Entries shown:
━━━━━━━━━━━━━━━━━━━━

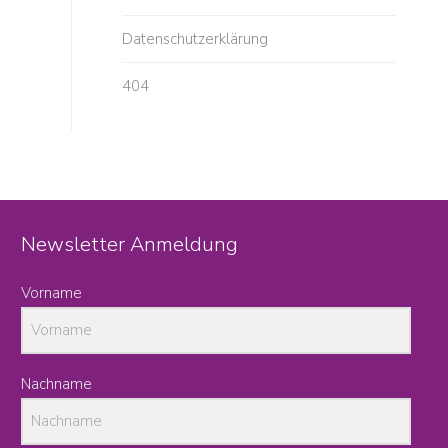
Datenschutzerklärung
404
Newsletter Anmeldung
Vorname
Nachname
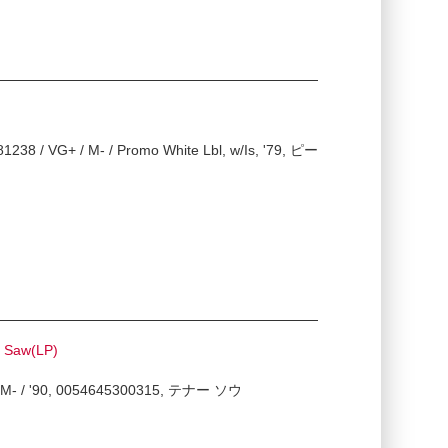
238 / VG+ / M- / Promo White Lbl, w/Is, '79, ピー
r Saw(LP)
M- / M- / '90, 0054645300315, テナー ソウ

━━━━━━━━━━━━━━━━━━━━

Work task: Reproduce the material exactly. Pictures stay out.

Reply to the task:
Datenschutzerklärung
404
Newsletter Anmeldung
Vorname
Nachname
238 / VG+ / M- / Promo White Lbl, w/Is, '79, ピー
r Saw(LP)
M- / M- / '90, 0054645300315, テナー ソウ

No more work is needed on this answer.